> INFORMATION GIVEN:
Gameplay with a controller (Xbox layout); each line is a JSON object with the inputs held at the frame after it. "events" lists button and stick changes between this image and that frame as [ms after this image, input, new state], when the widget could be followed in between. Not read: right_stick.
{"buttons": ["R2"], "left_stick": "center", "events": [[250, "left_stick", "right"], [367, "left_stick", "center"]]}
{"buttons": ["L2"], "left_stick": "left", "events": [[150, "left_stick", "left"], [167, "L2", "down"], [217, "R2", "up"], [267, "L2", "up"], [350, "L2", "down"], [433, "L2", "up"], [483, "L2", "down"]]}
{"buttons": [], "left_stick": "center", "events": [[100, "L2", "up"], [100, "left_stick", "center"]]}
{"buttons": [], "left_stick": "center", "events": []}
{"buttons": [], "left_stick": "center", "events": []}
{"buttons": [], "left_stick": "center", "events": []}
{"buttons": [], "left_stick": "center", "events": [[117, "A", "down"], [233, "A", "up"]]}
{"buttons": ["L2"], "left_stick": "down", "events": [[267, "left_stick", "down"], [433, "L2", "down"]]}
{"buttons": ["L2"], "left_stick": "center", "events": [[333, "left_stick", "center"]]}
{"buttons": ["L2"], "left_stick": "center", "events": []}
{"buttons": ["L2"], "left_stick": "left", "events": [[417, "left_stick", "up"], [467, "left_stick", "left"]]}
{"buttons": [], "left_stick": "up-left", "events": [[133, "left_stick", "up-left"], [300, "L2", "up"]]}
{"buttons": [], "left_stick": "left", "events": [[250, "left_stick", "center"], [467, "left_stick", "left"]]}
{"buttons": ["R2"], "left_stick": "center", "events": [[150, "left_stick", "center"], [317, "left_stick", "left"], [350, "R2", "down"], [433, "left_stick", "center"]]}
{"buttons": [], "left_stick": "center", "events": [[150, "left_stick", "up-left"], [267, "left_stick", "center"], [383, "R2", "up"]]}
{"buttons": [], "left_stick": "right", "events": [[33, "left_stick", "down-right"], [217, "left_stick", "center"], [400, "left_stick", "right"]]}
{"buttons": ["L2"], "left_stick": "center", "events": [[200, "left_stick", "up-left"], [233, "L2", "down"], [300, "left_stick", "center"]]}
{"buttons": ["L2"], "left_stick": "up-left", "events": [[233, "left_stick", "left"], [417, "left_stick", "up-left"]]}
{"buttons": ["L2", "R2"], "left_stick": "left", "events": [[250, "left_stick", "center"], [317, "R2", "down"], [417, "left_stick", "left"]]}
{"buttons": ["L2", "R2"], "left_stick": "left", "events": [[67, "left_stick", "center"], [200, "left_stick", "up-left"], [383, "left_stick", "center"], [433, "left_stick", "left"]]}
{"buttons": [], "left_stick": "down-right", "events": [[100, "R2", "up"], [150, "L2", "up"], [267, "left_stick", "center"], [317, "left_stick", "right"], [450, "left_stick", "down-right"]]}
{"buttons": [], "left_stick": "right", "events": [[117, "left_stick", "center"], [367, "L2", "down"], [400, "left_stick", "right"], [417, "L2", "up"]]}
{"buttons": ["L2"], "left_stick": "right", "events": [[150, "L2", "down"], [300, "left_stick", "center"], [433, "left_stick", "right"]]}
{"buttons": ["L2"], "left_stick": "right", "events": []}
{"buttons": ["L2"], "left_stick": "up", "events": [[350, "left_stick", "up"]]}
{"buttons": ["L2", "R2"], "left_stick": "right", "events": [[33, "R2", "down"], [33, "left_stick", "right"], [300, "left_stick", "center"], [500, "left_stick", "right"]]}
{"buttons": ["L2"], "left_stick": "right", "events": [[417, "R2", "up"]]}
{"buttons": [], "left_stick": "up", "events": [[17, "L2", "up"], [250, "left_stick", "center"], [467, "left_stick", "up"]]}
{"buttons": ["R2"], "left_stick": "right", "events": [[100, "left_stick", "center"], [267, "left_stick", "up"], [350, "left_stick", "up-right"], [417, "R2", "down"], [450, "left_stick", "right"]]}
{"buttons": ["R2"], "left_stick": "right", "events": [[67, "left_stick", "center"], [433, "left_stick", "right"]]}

> GOAL OF THE EXERCISE: Retype all of the entries exactly, please.

> WRITTEN SOLUTION:
Gameplay with a controller (Xbox layout); each line is a JSON object with the inputs held at the frame after it. "events" lists button and stick changes between this image and that frame as [ms after this image, input, new state], when the widget could be followed in between. Not read: right_stick.
{"buttons": ["R2"], "left_stick": "center", "events": [[250, "left_stick", "right"], [367, "left_stick", "center"]]}
{"buttons": ["L2"], "left_stick": "left", "events": [[150, "left_stick", "left"], [167, "L2", "down"], [217, "R2", "up"], [267, "L2", "up"], [350, "L2", "down"], [433, "L2", "up"], [483, "L2", "down"]]}
{"buttons": [], "left_stick": "center", "events": [[100, "L2", "up"], [100, "left_stick", "center"]]}
{"buttons": [], "left_stick": "center", "events": []}
{"buttons": [], "left_stick": "center", "events": []}
{"buttons": [], "left_stick": "center", "events": []}
{"buttons": [], "left_stick": "center", "events": [[117, "A", "down"], [233, "A", "up"]]}
{"buttons": ["L2"], "left_stick": "down", "events": [[267, "left_stick", "down"], [433, "L2", "down"]]}
{"buttons": ["L2"], "left_stick": "center", "events": [[333, "left_stick", "center"]]}
{"buttons": ["L2"], "left_stick": "center", "events": []}
{"buttons": ["L2"], "left_stick": "left", "events": [[417, "left_stick", "up"], [467, "left_stick", "left"]]}
{"buttons": [], "left_stick": "up-left", "events": [[133, "left_stick", "up-left"], [300, "L2", "up"]]}
{"buttons": [], "left_stick": "left", "events": [[250, "left_stick", "center"], [467, "left_stick", "left"]]}
{"buttons": ["R2"], "left_stick": "center", "events": [[150, "left_stick", "center"], [317, "left_stick", "left"], [350, "R2", "down"], [433, "left_stick", "center"]]}
{"buttons": [], "left_stick": "center", "events": [[150, "left_stick", "up-left"], [267, "left_stick", "center"], [383, "R2", "up"]]}
{"buttons": [], "left_stick": "right", "events": [[33, "left_stick", "down-right"], [217, "left_stick", "center"], [400, "left_stick", "right"]]}
{"buttons": ["L2"], "left_stick": "center", "events": [[200, "left_stick", "up-left"], [233, "L2", "down"], [300, "left_stick", "center"]]}
{"buttons": ["L2"], "left_stick": "up-left", "events": [[233, "left_stick", "left"], [417, "left_stick", "up-left"]]}
{"buttons": ["L2", "R2"], "left_stick": "left", "events": [[250, "left_stick", "center"], [317, "R2", "down"], [417, "left_stick", "left"]]}
{"buttons": ["L2", "R2"], "left_stick": "left", "events": [[67, "left_stick", "center"], [200, "left_stick", "up-left"], [383, "left_stick", "center"], [433, "left_stick", "left"]]}
{"buttons": [], "left_stick": "down-right", "events": [[100, "R2", "up"], [150, "L2", "up"], [267, "left_stick", "center"], [317, "left_stick", "right"], [450, "left_stick", "down-right"]]}
{"buttons": [], "left_stick": "right", "events": [[117, "left_stick", "center"], [367, "L2", "down"], [400, "left_stick", "right"], [417, "L2", "up"]]}
{"buttons": ["L2"], "left_stick": "right", "events": [[150, "L2", "down"], [300, "left_stick", "center"], [433, "left_stick", "right"]]}
{"buttons": ["L2"], "left_stick": "right", "events": []}
{"buttons": ["L2"], "left_stick": "up", "events": [[350, "left_stick", "up"]]}
{"buttons": ["L2", "R2"], "left_stick": "right", "events": [[33, "R2", "down"], [33, "left_stick", "right"], [300, "left_stick", "center"], [500, "left_stick", "right"]]}
{"buttons": ["L2"], "left_stick": "right", "events": [[417, "R2", "up"]]}
{"buttons": [], "left_stick": "up", "events": [[17, "L2", "up"], [250, "left_stick", "center"], [467, "left_stick", "up"]]}
{"buttons": ["R2"], "left_stick": "right", "events": [[100, "left_stick", "center"], [267, "left_stick", "up"], [350, "left_stick", "up-right"], [417, "R2", "down"], [450, "left_stick", "right"]]}
{"buttons": ["R2"], "left_stick": "right", "events": [[67, "left_stick", "center"], [433, "left_stick", "right"]]}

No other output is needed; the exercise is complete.